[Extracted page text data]
-----
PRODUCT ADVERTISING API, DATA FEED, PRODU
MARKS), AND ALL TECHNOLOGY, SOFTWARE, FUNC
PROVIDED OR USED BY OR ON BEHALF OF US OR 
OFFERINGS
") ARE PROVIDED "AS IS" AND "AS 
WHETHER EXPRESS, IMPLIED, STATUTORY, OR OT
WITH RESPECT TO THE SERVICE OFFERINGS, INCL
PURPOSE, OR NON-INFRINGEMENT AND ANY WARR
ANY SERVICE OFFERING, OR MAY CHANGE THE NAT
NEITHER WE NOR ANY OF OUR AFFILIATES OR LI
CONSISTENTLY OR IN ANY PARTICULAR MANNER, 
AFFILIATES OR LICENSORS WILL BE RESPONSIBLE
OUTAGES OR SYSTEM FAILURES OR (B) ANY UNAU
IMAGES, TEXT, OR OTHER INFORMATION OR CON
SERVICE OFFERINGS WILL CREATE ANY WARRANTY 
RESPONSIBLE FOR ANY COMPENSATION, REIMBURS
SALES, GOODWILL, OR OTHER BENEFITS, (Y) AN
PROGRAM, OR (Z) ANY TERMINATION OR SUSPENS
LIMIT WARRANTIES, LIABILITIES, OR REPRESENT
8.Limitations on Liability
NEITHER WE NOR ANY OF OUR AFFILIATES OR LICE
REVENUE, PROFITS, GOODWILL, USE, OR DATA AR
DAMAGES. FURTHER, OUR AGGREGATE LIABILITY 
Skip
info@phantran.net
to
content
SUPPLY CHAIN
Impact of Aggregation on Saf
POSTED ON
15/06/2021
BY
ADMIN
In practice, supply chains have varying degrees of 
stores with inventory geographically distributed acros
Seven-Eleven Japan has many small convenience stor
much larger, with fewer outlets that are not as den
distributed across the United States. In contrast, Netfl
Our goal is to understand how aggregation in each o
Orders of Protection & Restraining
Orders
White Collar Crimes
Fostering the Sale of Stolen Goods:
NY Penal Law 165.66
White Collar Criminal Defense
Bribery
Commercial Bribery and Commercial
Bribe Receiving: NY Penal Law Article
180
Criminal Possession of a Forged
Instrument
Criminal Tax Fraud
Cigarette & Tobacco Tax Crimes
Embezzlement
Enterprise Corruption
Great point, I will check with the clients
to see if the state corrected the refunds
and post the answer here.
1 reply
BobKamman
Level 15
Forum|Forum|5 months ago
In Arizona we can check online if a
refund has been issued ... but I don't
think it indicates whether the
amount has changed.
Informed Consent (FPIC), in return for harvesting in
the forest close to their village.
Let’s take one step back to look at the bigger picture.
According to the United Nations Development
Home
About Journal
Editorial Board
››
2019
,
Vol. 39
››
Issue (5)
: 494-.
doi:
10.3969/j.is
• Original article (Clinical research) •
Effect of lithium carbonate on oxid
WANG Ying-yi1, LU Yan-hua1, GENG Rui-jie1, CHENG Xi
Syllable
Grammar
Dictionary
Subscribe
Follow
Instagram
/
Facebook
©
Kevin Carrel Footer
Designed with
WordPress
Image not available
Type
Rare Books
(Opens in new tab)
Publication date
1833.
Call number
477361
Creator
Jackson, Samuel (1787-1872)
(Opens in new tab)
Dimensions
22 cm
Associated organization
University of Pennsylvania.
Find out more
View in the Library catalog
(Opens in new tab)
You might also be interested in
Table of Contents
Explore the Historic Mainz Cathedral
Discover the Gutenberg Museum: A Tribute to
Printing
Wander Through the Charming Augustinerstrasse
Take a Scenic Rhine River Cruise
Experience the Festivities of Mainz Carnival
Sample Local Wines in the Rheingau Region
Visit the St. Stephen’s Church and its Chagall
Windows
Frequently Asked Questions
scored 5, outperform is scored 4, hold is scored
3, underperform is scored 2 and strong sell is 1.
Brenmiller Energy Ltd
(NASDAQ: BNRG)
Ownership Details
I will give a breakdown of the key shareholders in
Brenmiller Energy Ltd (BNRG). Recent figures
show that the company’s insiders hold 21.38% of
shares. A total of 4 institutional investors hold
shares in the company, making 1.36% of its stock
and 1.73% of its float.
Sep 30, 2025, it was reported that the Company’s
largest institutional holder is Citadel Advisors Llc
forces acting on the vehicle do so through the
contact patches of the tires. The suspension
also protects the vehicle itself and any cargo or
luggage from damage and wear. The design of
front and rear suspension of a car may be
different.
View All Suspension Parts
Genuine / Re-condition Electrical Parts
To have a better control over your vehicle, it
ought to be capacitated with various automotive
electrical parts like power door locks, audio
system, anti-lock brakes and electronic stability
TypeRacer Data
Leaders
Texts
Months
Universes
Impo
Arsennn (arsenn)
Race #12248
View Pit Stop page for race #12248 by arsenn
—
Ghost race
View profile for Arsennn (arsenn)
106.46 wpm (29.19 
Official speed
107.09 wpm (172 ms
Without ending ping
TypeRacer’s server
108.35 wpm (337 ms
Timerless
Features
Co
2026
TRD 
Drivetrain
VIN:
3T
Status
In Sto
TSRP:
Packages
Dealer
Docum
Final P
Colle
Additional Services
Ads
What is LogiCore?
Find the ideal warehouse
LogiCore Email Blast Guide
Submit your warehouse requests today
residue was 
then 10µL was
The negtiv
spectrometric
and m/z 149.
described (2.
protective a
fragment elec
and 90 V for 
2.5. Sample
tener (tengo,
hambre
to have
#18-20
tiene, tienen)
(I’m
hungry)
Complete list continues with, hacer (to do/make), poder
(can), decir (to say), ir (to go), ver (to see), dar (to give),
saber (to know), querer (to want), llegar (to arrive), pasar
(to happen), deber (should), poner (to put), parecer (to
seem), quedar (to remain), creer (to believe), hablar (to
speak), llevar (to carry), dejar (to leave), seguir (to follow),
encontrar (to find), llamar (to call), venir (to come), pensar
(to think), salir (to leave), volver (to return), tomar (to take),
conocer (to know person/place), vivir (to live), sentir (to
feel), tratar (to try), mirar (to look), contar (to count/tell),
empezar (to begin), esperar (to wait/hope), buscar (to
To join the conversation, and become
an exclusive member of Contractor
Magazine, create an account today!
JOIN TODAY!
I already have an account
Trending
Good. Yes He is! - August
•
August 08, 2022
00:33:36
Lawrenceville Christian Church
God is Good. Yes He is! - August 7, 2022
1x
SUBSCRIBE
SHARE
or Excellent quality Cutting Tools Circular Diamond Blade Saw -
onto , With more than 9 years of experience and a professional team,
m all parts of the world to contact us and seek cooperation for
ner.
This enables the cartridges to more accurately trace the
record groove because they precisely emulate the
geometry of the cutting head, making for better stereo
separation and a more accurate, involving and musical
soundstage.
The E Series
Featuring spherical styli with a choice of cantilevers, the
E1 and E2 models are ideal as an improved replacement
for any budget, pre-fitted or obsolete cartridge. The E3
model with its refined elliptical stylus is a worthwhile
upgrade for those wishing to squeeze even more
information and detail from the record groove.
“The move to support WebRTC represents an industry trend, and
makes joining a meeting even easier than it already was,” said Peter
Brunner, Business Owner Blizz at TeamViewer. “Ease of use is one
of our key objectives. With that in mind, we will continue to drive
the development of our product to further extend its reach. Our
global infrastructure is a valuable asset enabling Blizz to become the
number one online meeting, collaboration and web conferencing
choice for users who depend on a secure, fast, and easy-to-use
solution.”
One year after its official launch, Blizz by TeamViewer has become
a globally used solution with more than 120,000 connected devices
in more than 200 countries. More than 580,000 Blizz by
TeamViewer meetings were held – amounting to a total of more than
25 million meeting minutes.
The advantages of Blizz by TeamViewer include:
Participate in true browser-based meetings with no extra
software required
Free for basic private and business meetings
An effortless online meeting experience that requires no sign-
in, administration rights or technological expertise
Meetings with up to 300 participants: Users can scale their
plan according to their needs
-----
[THE PROBLEM]
Can you copy every line of the records above verbatim, changing nothing?

[WORKED SOLUTION]
PRODUCT ADVERTISING API, DATA FEED, PRODU
MARKS), AND ALL TECHNOLOGY, SOFTWARE, FUNC
PROVIDED OR USED BY OR ON BEHALF OF US OR 
OFFERINGS
") ARE PROVIDED "AS IS" AND "AS 
WHETHER EXPRESS, IMPLIED, STATUTORY, OR OT
WITH RESPECT TO THE SERVICE OFFERINGS, INCL
PURPOSE, OR NON-INFRINGEMENT AND ANY WARR
ANY SERVICE OFFERING, OR MAY CHANGE THE NAT
NEITHER WE NOR ANY OF OUR AFFILIATES OR LI
CONSISTENTLY OR IN ANY PARTICULAR MANNER, 
AFFILIATES OR LICENSORS WILL BE RESPONSIBLE
OUTAGES OR SYSTEM FAILURES OR (B) ANY UNAU
IMAGES, TEXT, OR OTHER INFORMATION OR CON
SERVICE OFFERINGS WILL CREATE ANY WARRANTY 
RESPONSIBLE FOR ANY COMPENSATION, REIMBURS
SALES, GOODWILL, OR OTHER BENEFITS, (Y) AN
PROGRAM, OR (Z) ANY TERMINATION OR SUSPENS
LIMIT WARRANTIES, LIABILITIES, OR REPRESENT
8.Limitations on Liability
NEITHER WE NOR ANY OF OUR AFFILIATES OR LICE
REVENUE, PROFITS, GOODWILL, USE, OR DATA AR
DAMAGES. FURTHER, OUR AGGREGATE LIABILITY 
Skip
info@phantran.net
to
content
SUPPLY CHAIN
Impact of Aggregation on Saf
POSTED ON
15/06/2021
BY
ADMIN
In practice, supply chains have varying degrees of 
stores with inventory geographically distributed acros
Seven-Eleven Japan has many small convenience stor
much larger, with fewer outlets that are not as den
distributed across the United States. In contrast, Netfl
Our goal is to understand how aggregation in each o
Orders of Protection & Restraining
Orders
White Collar Crimes
Fostering the Sale of Stolen Goods:
NY Penal Law 165.66
White Collar Criminal Defense
Bribery
Commercial Bribery and Commercial
Bribe Receiving: NY Penal Law Article
180
Criminal Possession of a Forged
Instrument
Criminal Tax Fraud
Cigarette & Tobacco Tax Crimes
Embezzlement
Enterprise Corruption
Great point, I will check with the clients
to see if the state corrected the refunds
and post the answer here.
1 reply
BobKamman
Level 15
Forum|Forum|5 months ago
In Arizona we can check online if a
refund has been issued ... but I don't
think it indicates whether the
amount has changed.
Informed Consent (FPIC), in return for harvesting in
the forest close to their village.
Let’s take one step back to look at the bigger picture.
According to the United Nations Development
Home
About Journal
Editorial Board
››
2019
,
Vol. 39
››
Issue (5)
: 494-.
doi:
10.3969/j.is
• Original article (Clinical research) •
Effect of lithium carbonate on oxid
WANG Ying-yi1, LU Yan-hua1, GENG Rui-jie1, CHENG Xi
Syllable
Grammar
Dictionary
Subscribe
Follow
Instagram
/
Facebook
©
Kevin Carrel Footer
Designed with
WordPress
Image not available
Type
Rare Books
(Opens in new tab)
Publication date
1833.
Call number
477361
Creator
Jackson, Samuel (1787-1872)
(Opens in new tab)
Dimensions
22 cm
Associated organization
University of Pennsylvania.
Find out more
View in the Library catalog
(Opens in new tab)
You might also be interested in
Table of Contents
Explore the Historic Mainz Cathedral
Discover the Gutenberg Museum: A Tribute to
Printing
Wander Through the Charming Augustinerstrasse
Take a Scenic Rhine River Cruise
Experience the Festivities of Mainz Carnival
Sample Local Wines in the Rheingau Region
Visit the St. Stephen’s Church and its Chagall
Windows
Frequently Asked Questions
scored 5, outperform is scored 4, hold is scored
3, underperform is scored 2 and strong sell is 1.
Brenmiller Energy Ltd
(NASDAQ: BNRG)
Ownership Details
I will give a breakdown of the key shareholders in
Brenmiller Energy Ltd (BNRG). Recent figures
show that the company’s insiders hold 21.38% of
shares. A total of 4 institutional investors hold
shares in the company, making 1.36% of its stock
and 1.73% of its float.
Sep 30, 2025, it was reported that the Company’s
largest institutional holder is Citadel Advisors Llc
forces acting on the vehicle do so through the
contact patches of the tires. The suspension
also protects the vehicle itself and any cargo or
luggage from damage and wear. The design of
front and rear suspension of a car may be
different.
View All Suspension Parts
Genuine / Re-condition Electrical Parts
To have a better control over your vehicle, it
ought to be capacitated with various automotive
electrical parts like power door locks, audio
system, anti-lock brakes and electronic stability
TypeRacer Data
Leaders
Texts
Months
Universes
Impo
Arsennn (arsenn)
Race #12248
View Pit Stop page for race #12248 by arsenn
—
Ghost race
View profile for Arsennn (arsenn)
106.46 wpm (29.19 
Official speed
107.09 wpm (172 ms
Without ending ping
TypeRacer’s server
108.35 wpm (337 ms
Timerless
Features
Co
2026
TRD 
Drivetrain
VIN:
3T
Status
In Sto
TSRP:
Packages
Dealer
Docum
Final P
Colle
Additional Services
Ads
What is LogiCore?
Find the ideal warehouse
LogiCore Email Blast Guide
Submit your warehouse requests today
residue was 
then 10µL was
The negtiv
spectrometric
and m/z 149.
described (2.
protective a
fragment elec
and 90 V for 
2.5. Sample
tener (tengo,
hambre
to have
#18-20
tiene, tienen)
(I’m
hungry)
Complete list continues with, hacer (to do/make), poder
(can), decir (to say), ir (to go), ver (to see), dar (to give),
saber (to know), querer (to want), llegar (to arrive), pasar
(to happen), deber (should), poner (to put), parecer (to
seem), quedar (to remain), creer (to believe), hablar (to
speak), llevar (to carry), dejar (to leave), seguir (to follow),
encontrar (to find), llamar (to call), venir (to come), pensar
(to think), salir (to leave), volver (to return), tomar (to take),
conocer (to know person/place), vivir (to live), sentir (to
feel), tratar (to try), mirar (to look), contar (to count/tell),
empezar (to begin), esperar (to wait/hope), buscar (to
To join the conversation, and become
an exclusive member of Contractor
Magazine, create an account today!
JOIN TODAY!
I already have an account
Trending
Good. Yes He is! - August
•
August 08, 2022
00:33:36
Lawrenceville Christian Church
God is Good. Yes He is! - August 7, 2022
1x
SUBSCRIBE
SHARE
or Excellent quality Cutting Tools Circular Diamond Blade Saw -
onto , With more than 9 years of experience and a professional team,
m all parts of the world to contact us and seek cooperation for
ner.
This enables the cartridges to more accurately trace the
record groove because they precisely emulate the
geometry of the cutting head, making for better stereo
separation and a more accurate, involving and musical
soundstage.
The E Series
Featuring spherical styli with a choice of cantilevers, the
E1 and E2 models are ideal as an improved replacement
for any budget, pre-fitted or obsolete cartridge. The E3
model with its refined elliptical stylus is a worthwhile
upgrade for those wishing to squeeze even more
information and detail from the record groove.
“The move to support WebRTC represents an industry trend, and
makes joining a meeting even easier than it already was,” said Peter
Brunner, Business Owner Blizz at TeamViewer. “Ease of use is one
of our key objectives. With that in mind, we will continue to drive
the development of our product to further extend its reach. Our
global infrastructure is a valuable asset enabling Blizz to become the
number one online meeting, collaboration and web conferencing
choice for users who depend on a secure, fast, and easy-to-use
solution.”
One year after its official launch, Blizz by TeamViewer has become
a globally used solution with more than 120,000 connected devices
in more than 200 countries. More than 580,000 Blizz by
TeamViewer meetings were held – amounting to a total of more than
25 million meeting minutes.
The advantages of Blizz by TeamViewer include:
Participate in true browser-based meetings with no extra
software required
Free for basic private and business meetings
An effortless online meeting experience that requires no sign-
in, administration rights or technological expertise
Meetings with up to 300 participants: Users can scale their
plan according to their needs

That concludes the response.